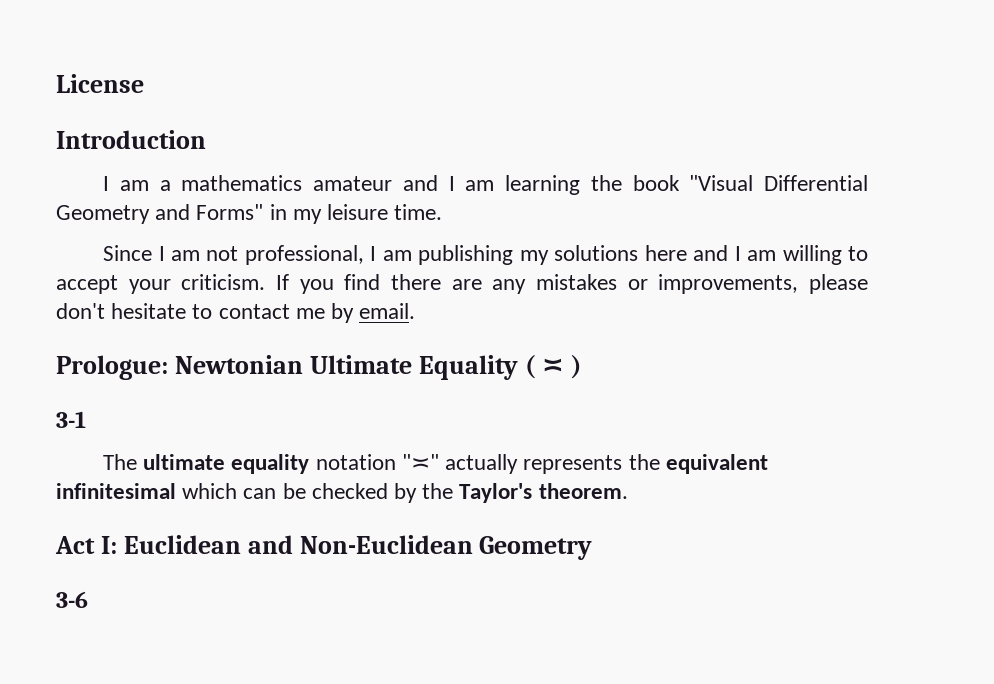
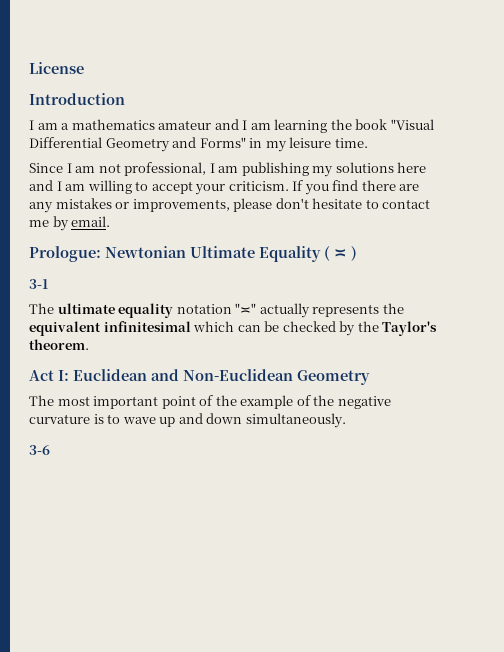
(593, 548) none -> [29,395,391,409] [29,413,346,428] // The most important point of the example of the negative curvature is to wave up and down simultaneously.

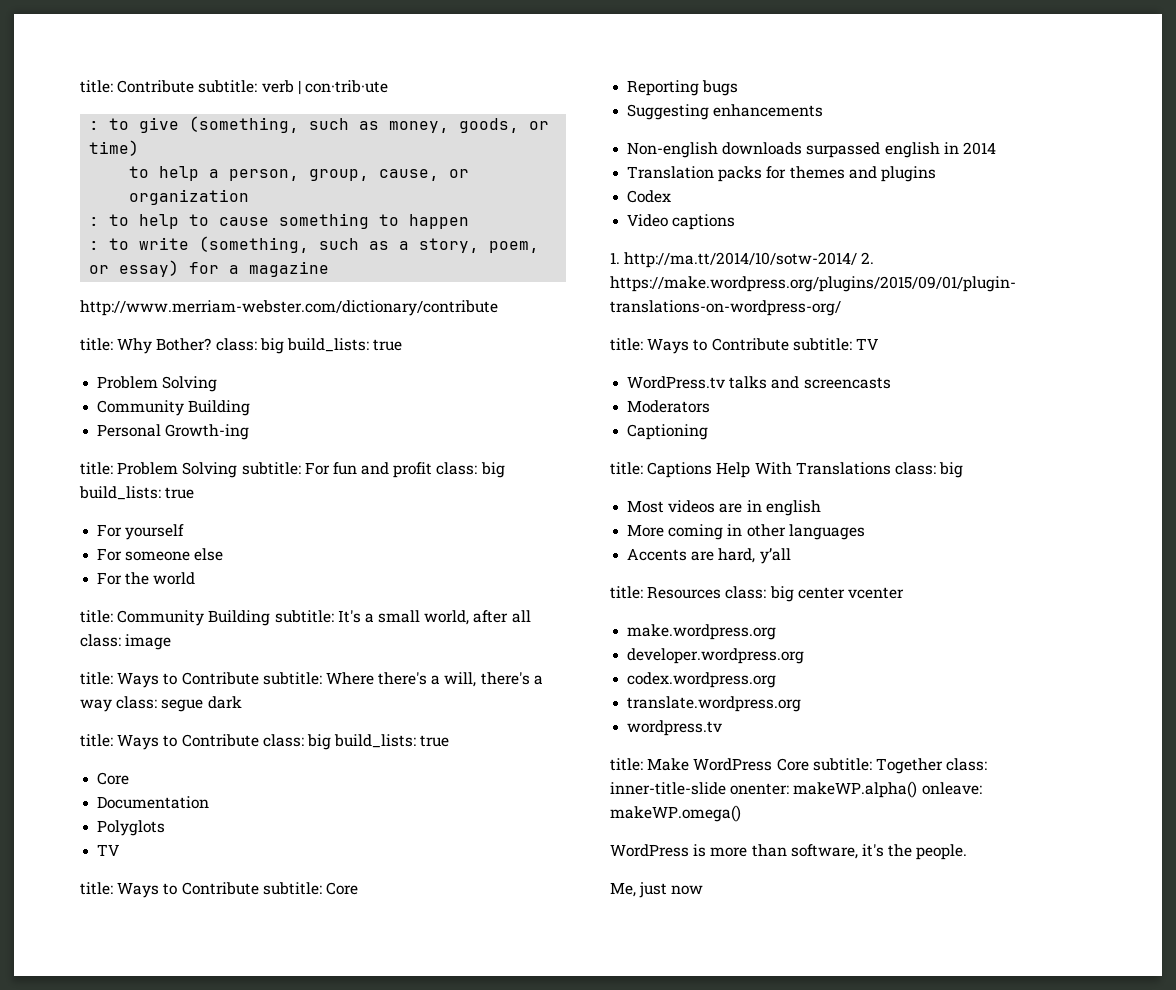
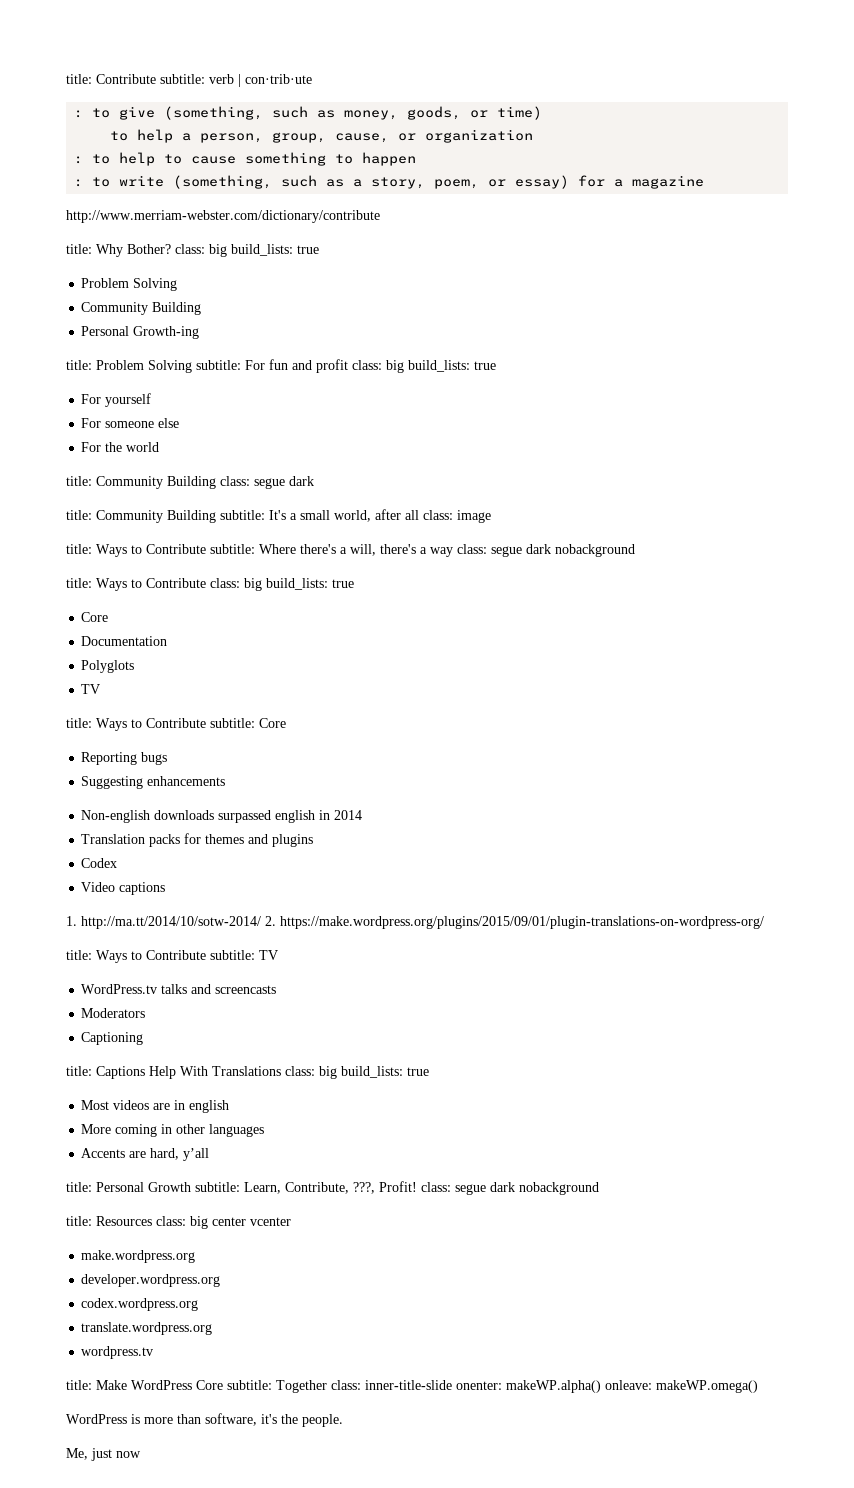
(196, 578) none -> [66,476,314,489] // title: Community Building class: segue dark
(242, 702) none -> [555,544,635,557] nobackground
(964, 470) none -> [341,1066,429,1078] build_lists: true
(791, 556) none -> [66,1181,599,1195] // title: Personal Growth subtitle: Learn, Contribute, ???, Profit! class: segue dark nobackground

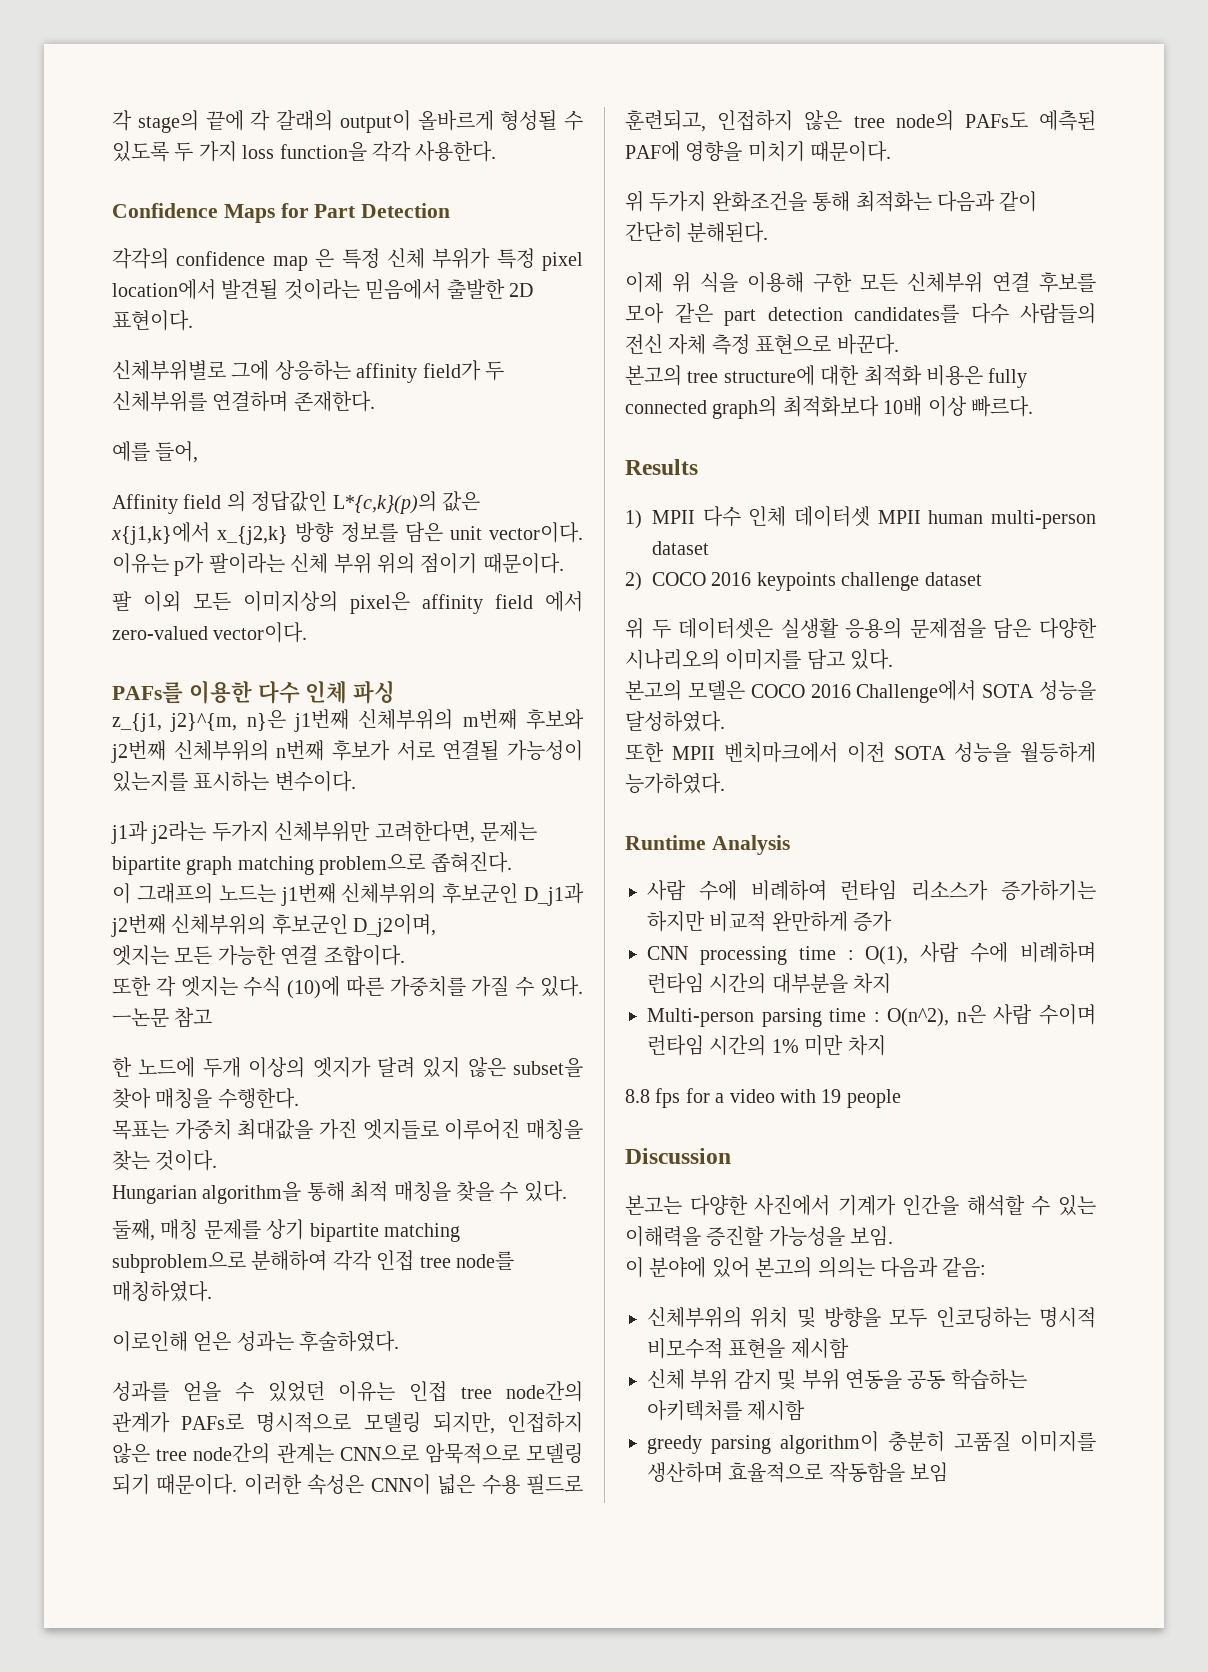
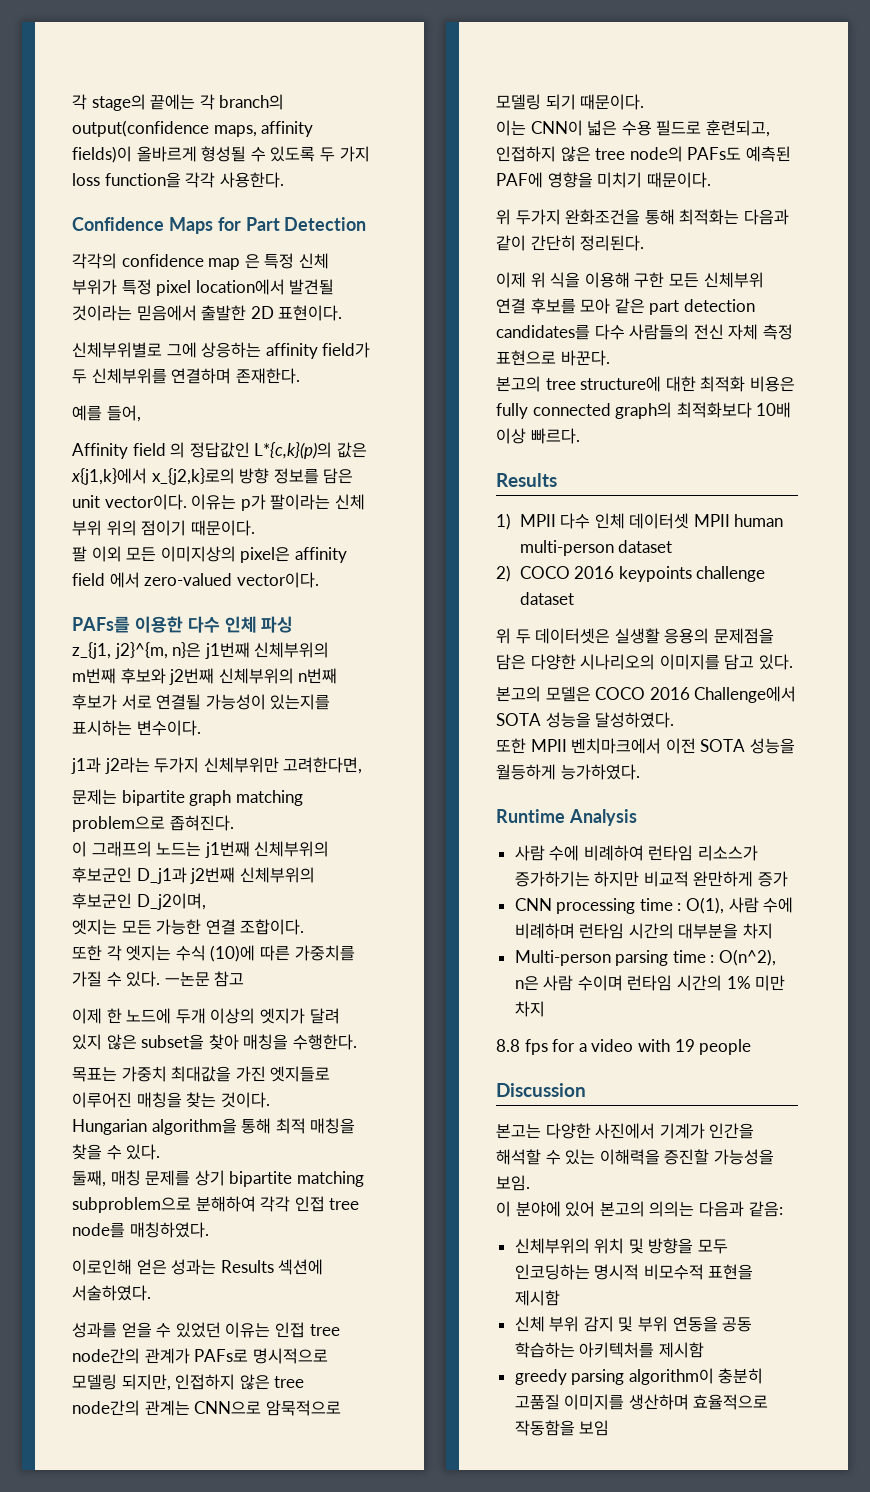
[205,110,411,133] 끝에 각 갈래의 output이 -> [150,94,285,110] [72,120,314,137] [72,146,132,163] 끝에는 각 branch의 output(confidence maps, affinity fields)이
[217,526,289,545] x_{j2,k} -> [151,468,235,485] x_{j2,k}로의
(475, 832) none -> (363, 765) //
(213, 1017) none -> [72,1008,102,1024] 이제
[299,1331,400,1352] 후술하였다. -> [220,1259,324,1275] [72,1285,151,1301] Results 섹션에 서술하였다.
[243,1474,365,1495] 이러한 속성은 -> [496,120,526,136] // 이는
[687,222,769,243] 분해된다. -> [580,235,645,251] 정리된다.

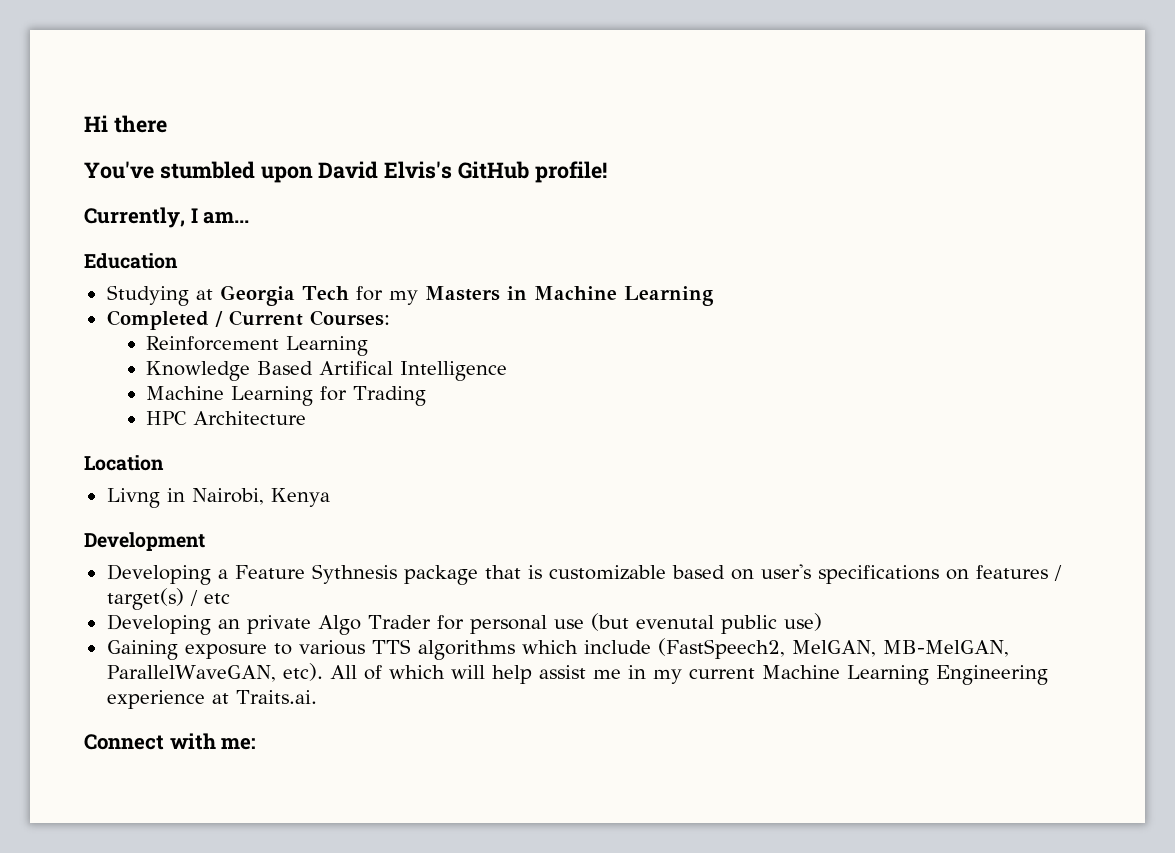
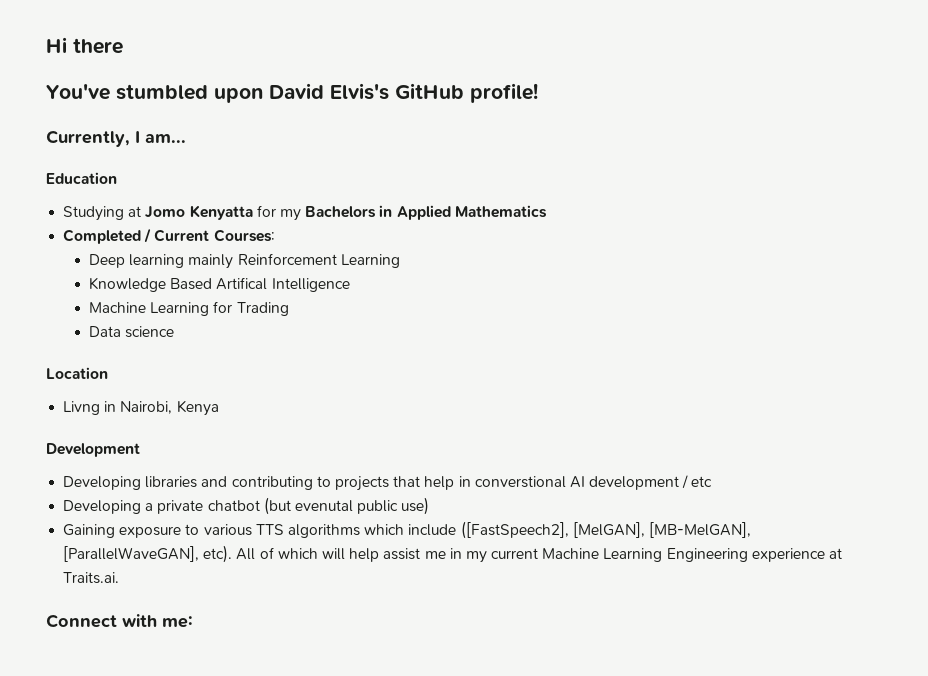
[219,285,714,306] Georgia Tech for my Masters in Machine Learning -> [145,205,547,221] Jomo Kenyatta for my Bachelors in Applied Mathematics
(390, 318) none -> [88,254,234,269] Deep learning mainly
[146,411,307,425] HPC Architecture -> [88,326,175,338] Data science
[217,564,1062,585] [106,588,230,610] [106,614,584,635] a Feature Sythnesis package that is customizable based on user's specifications on features / target(s) / etc // Developing an private Algo Trader for personal use -> [145,475,713,491] [63,500,260,514] libraries and contributing to projects that help in converstional AI development / etc // Developing a private chatbot
[657,638,1009,659] [106,665,276,682] (FastSpeech2, MelGAN, MB-MelGAN, ParallelWaveGAN, -> [460,521,751,539] [63,546,200,562] ([FastSpeech2], [MelGAN], [MB-MelGAN], [ParallelWaveGAN],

##############################

## Exercise prompt
Each line from the one with "(390, 318) none" through the last line of the records must be written out word for word. Include nothing else.

## Response area
(390, 318) none -> [88,254,234,269] Deep learning mainly
[146,411,307,425] HPC Architecture -> [88,326,175,338] Data science
[217,564,1062,585] [106,588,230,610] [106,614,584,635] a Feature Sythnesis package that is customizable based on user's specifications on features / target(s) / etc // Developing an private Algo Trader for personal use -> [145,475,713,491] [63,500,260,514] libraries and contributing to projects that help in converstional AI development / etc // Developing a private chatbot
[657,638,1009,659] [106,665,276,682] (FastSpeech2, MelGAN, MB-MelGAN, ParallelWaveGAN, -> [460,521,751,539] [63,546,200,562] ([FastSpeech2], [MelGAN], [MB-MelGAN], [ParallelWaveGAN],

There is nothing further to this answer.